Whatever Hershey's executive had decided an international company exhibit was a great idea had to be as crazy as Kid. The prize for crazy, though, had to go to the owner of The Kiss: a massive round topaz with a very peculiar inclusion dead center, where gold deepened to a rich warm brown, almost exactly the same shape as its namesake candy.

Rumor was that the inclusion went Valentine-red under blacklight.

Still. Maybe he could swipe one of the littler chocolate sculptures while he was here, too...

" _No._ "

"Aw."

 

Ten For A Bird You Must Not Miss

It just didn't make sense. He'd blown the bastard up, shot him in the heart, seen him shot in the eye, shot his damned daemon whatever-it-was in the heart, and yet the Kaitou Kid kept coming back. Maybe fucking Toichi really didn't have a heart.

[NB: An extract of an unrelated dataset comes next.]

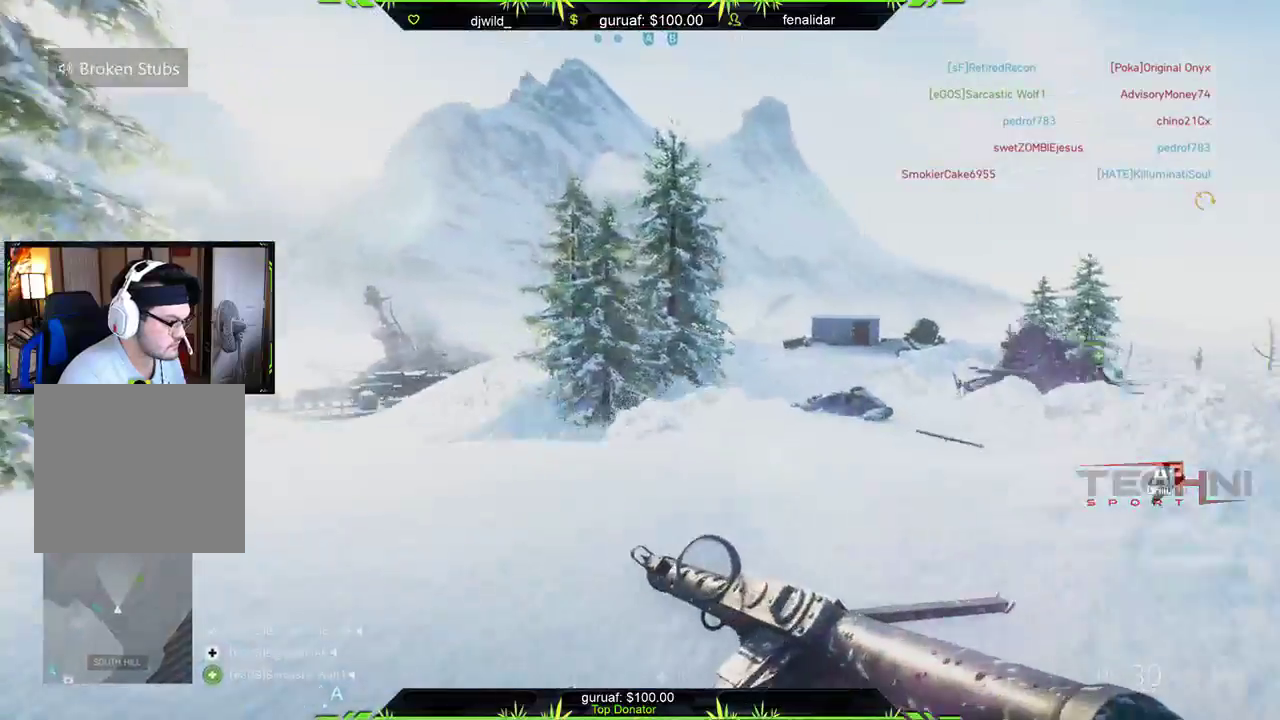
{"buttons": [], "left_stick": "up", "right_stick": "right", "events": [[100, "right_stick", "right"], [283, "right_stick", "center"], [433, "right_stick", "right"]]}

This time, though, Snake was going to get the fucking daemon in the _head_. Whatever it was. Today it looked like some stuck-up rich brat's black horse, all prissy high-stepped prancing and wild eyes like it was about to turn into someone's worst nightmare.

_All the better to ride into HELL, you fucking nine-lived bastard._

Snake sighted down the barrel of his sniper rifle, and...

Something stung the back of his neck.